Activité>
Pour chacune des affirmations suivantes, dites si elle concorde avec le texte sur le syndrome néphrotique. Répondez par oui ou par non et citez les mots du texte qui tranchent.
1. Un syndrome néphrotique accompagné d'une hypertension artérielle est qualifié d'« impur ».
2. Le traitement spécifique du syndrome néphrotique est le même quelle que soit sa cause.
3. Un syndrome néphrotique « pur » au départ ne peut pas devenir « impur » par la suite.

Extrait du document>
┄┄┄┄┄┄┄┄┄┄

La présence de ces deux arguments suffit à donner le diagnostic de syndrome néphrotique mais n'a pas de lien avec la cause. Le traitement spécifique du syndrome néphrotique dépendra, lui, de la cause exacte de la pathologie.

Pour plus de précisions, on dit d'un syndrome néphrotique qu'il est « pur » ou « impur ». Un syndrome néphrotique « impur » associe aux deux critères précédents, un ou plusieurs des critères suivants :

  • La présence de sang dans les urines (hématurie).
  • La présence d'une hypertension artérielle.
  • La présence d'une insuffisance rénale.

Si aucun de ces trois signes n'est associé au syndrome néphrotique, ce dernier est dit « pur ». Ces critères peuvent également apparaître dans un second temps, dans l'évolution d'un syndrome néphrotique initialement « pur ».

┄┄┄┄┄┄┄┄┄┄

Extrait des données>
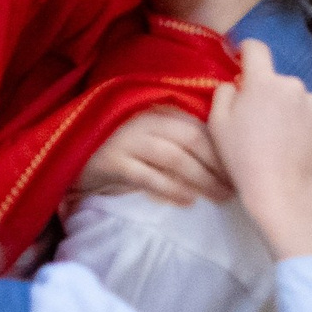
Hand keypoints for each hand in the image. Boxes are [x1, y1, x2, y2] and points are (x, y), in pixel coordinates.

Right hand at [76, 107, 233, 205]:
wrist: (72, 152)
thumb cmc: (121, 144)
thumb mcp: (150, 134)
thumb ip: (178, 137)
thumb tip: (222, 156)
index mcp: (159, 110)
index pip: (200, 126)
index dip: (222, 149)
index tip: (239, 170)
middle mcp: (145, 121)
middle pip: (192, 140)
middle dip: (217, 166)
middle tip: (233, 188)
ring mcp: (128, 140)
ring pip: (174, 158)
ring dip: (201, 179)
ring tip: (218, 197)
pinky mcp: (113, 162)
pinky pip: (148, 177)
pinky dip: (170, 189)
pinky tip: (187, 201)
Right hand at [208, 40, 311, 260]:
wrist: (283, 193)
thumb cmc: (243, 159)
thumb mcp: (217, 124)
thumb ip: (224, 92)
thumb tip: (237, 83)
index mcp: (264, 81)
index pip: (256, 48)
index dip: (247, 52)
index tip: (243, 62)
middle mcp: (295, 85)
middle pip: (279, 81)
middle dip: (270, 94)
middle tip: (262, 124)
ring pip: (301, 100)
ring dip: (293, 111)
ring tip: (285, 141)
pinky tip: (303, 148)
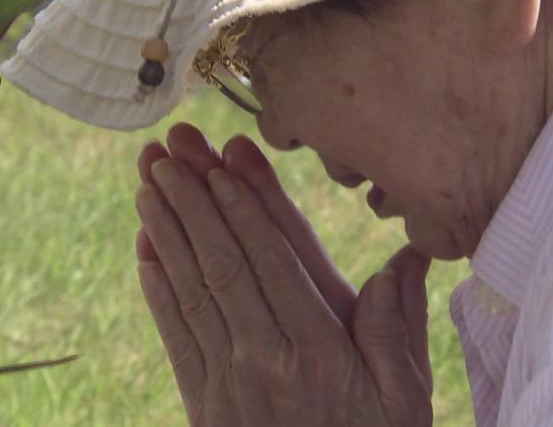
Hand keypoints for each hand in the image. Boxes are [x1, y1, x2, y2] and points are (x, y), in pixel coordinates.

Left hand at [134, 123, 432, 425]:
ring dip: (166, 230)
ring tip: (147, 181)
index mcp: (321, 354)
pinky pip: (174, 334)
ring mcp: (228, 383)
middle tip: (167, 150)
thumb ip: (399, 330)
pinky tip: (145, 248)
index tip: (222, 161)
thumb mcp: (406, 401)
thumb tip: (404, 258)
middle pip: (224, 264)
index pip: (275, 262)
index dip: (246, 207)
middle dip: (193, 200)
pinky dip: (156, 287)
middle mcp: (267, 361)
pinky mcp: (204, 403)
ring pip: (192, 290)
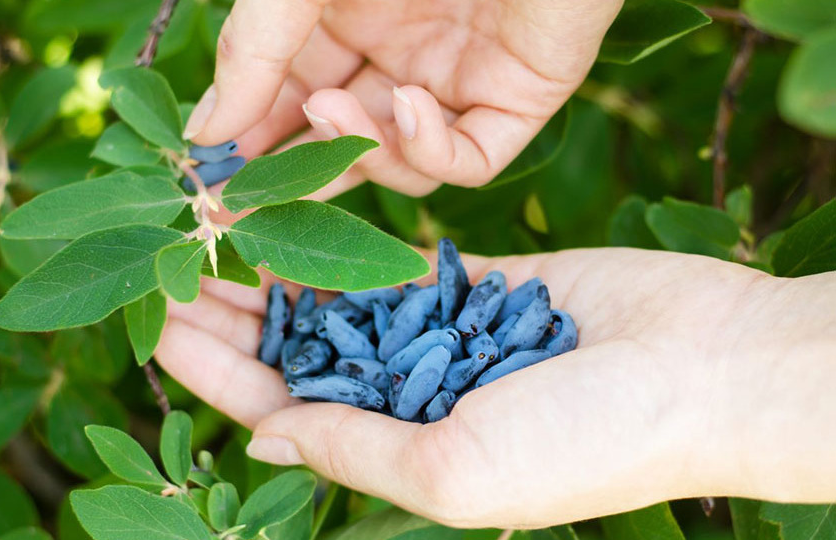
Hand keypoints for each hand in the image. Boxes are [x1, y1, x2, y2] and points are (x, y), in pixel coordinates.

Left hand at [155, 248, 835, 527]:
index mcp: (406, 450)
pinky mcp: (482, 282)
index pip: (289, 411)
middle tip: (171, 270)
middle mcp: (418, 395)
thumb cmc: (590, 441)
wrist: (704, 367)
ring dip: (281, 274)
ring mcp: (448, 335)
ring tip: (216, 241)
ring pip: (343, 302)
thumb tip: (267, 433)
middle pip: (304, 352)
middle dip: (236, 317)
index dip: (221, 372)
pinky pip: (399, 264)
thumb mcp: (457, 472)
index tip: (159, 329)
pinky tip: (296, 226)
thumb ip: (357, 450)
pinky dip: (348, 248)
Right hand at [183, 0, 622, 194]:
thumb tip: (203, 133)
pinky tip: (408, 104)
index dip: (253, 140)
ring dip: (360, 151)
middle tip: (249, 204)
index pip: (290, 99)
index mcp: (345, 18)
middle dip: (297, 172)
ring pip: (401, 161)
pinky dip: (431, 150)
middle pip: (344, 142)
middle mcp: (399, 54)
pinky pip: (470, 160)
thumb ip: (254, 50)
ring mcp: (458, 82)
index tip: (211, 177)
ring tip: (331, 110)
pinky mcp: (518, 99)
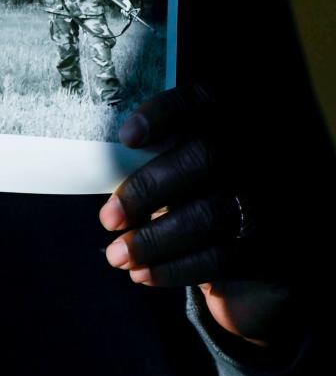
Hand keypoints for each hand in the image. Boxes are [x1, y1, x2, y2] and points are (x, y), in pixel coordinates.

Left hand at [99, 84, 292, 347]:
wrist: (249, 264)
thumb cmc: (192, 203)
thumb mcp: (178, 173)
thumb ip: (153, 159)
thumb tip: (99, 166)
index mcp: (230, 121)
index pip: (203, 99)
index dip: (164, 112)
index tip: (125, 136)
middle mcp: (258, 152)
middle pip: (206, 157)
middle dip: (148, 188)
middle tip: (108, 218)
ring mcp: (272, 198)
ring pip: (211, 212)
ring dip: (154, 239)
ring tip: (116, 256)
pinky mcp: (275, 247)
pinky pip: (222, 257)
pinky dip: (175, 268)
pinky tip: (144, 275)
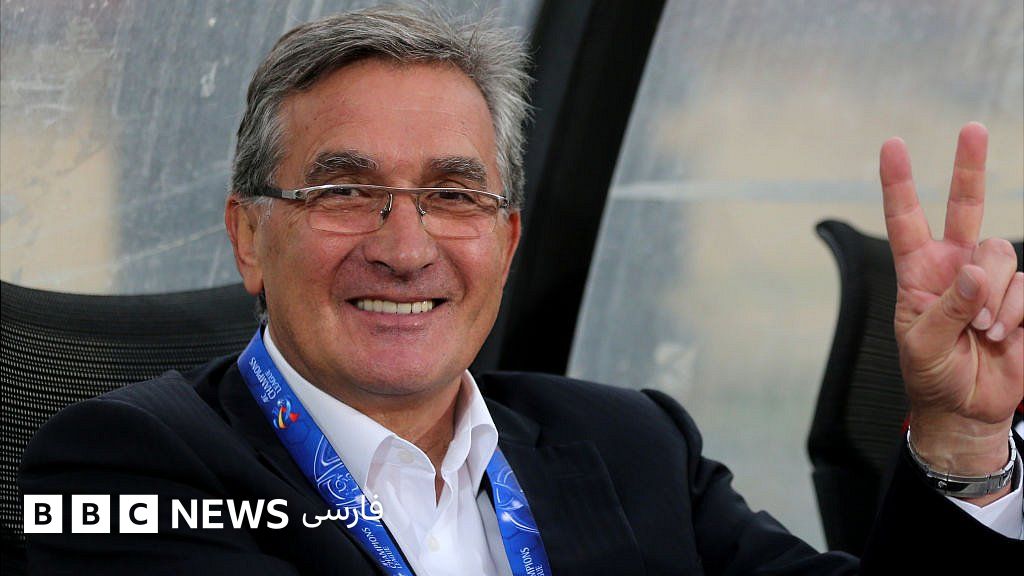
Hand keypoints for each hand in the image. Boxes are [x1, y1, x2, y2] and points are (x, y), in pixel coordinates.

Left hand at [879, 122, 1022, 503]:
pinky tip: (1002, 335)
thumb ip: (946, 307)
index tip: (892, 145)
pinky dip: (1013, 312)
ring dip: (991, 294)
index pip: (905, 219)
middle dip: (969, 167)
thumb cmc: (932, 374)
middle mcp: (954, 265)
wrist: (966, 408)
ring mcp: (990, 279)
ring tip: (981, 330)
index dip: (899, 183)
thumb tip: (973, 271)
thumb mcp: (922, 345)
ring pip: (1000, 253)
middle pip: (965, 208)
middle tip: (971, 128)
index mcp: (918, 271)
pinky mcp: (1021, 298)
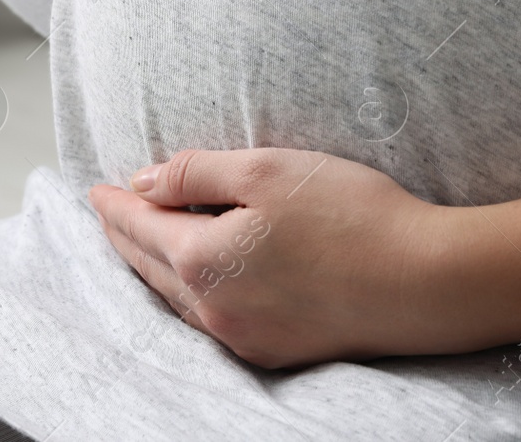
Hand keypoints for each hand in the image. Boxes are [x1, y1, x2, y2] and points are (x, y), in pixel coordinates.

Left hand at [89, 149, 520, 369]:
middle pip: (149, 268)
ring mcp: (244, 338)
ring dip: (154, 267)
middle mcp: (212, 310)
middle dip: (124, 237)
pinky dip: (190, 290)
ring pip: (177, 298)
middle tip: (107, 213)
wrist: (425, 280)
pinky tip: (199, 277)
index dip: (115, 203)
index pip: (139, 226)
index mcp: (200, 261)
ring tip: (142, 242)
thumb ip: (194, 173)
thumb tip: (142, 182)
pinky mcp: (277, 350)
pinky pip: (211, 318)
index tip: (95, 188)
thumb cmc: (351, 215)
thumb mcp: (265, 170)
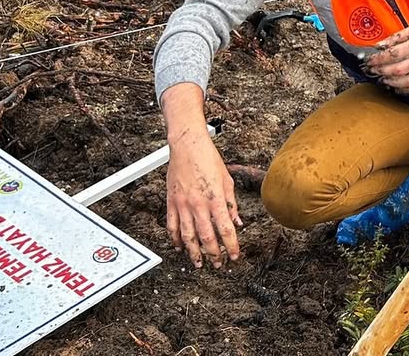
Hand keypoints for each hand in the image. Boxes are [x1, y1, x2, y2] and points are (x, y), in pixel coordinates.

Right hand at [166, 128, 241, 268]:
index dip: (232, 245)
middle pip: (207, 237)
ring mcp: (183, 205)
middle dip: (214, 254)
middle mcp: (198, 205)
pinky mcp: (171, 202)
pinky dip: (175, 239)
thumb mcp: (227, 180)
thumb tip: (237, 221)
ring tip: (199, 263)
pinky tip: (179, 246)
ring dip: (194, 252)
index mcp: (215, 199)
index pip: (225, 229)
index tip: (235, 255)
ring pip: (188, 236)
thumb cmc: (208, 159)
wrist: (187, 145)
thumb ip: (231, 204)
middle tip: (219, 263)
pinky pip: (172, 226)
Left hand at [367, 12, 408, 92]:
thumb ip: (399, 36)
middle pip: (400, 70)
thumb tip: (381, 45)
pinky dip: (408, 90)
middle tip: (374, 72)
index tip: (370, 61)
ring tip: (384, 81)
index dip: (379, 59)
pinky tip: (400, 87)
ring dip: (393, 83)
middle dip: (383, 72)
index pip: (394, 54)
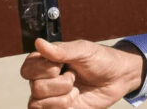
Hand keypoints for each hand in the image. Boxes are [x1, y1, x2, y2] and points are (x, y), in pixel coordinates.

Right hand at [20, 38, 146, 108]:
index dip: (43, 69)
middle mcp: (46, 79)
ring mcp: (52, 96)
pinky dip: (62, 106)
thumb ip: (61, 50)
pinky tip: (74, 99)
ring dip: (62, 97)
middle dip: (59, 83)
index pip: (27, 68)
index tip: (61, 65)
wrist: (119, 78)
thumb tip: (38, 43)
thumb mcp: (83, 51)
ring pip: (38, 103)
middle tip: (73, 76)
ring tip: (76, 89)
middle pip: (35, 87)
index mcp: (47, 61)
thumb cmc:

┄┄┄┄┄┄┄┄┄┄

Corrigé ci-dessous>
1. Oui : “Un syndrome néphrotique « impur » associe aux deux critères précédents, un ou plusieurs des critères suivants” et, parmi eux, “La présence d'une hypertension artérielle.”
2. Non : “Le traitement spécifique du syndrome néphrotique dépendra, lui, de la cause exacte de la pathologie.”
3. Non : “Ces critères peuvent également apparaître dans un second temps, dans l'évolution d'un syndrome néphrotique initialement « pur ».”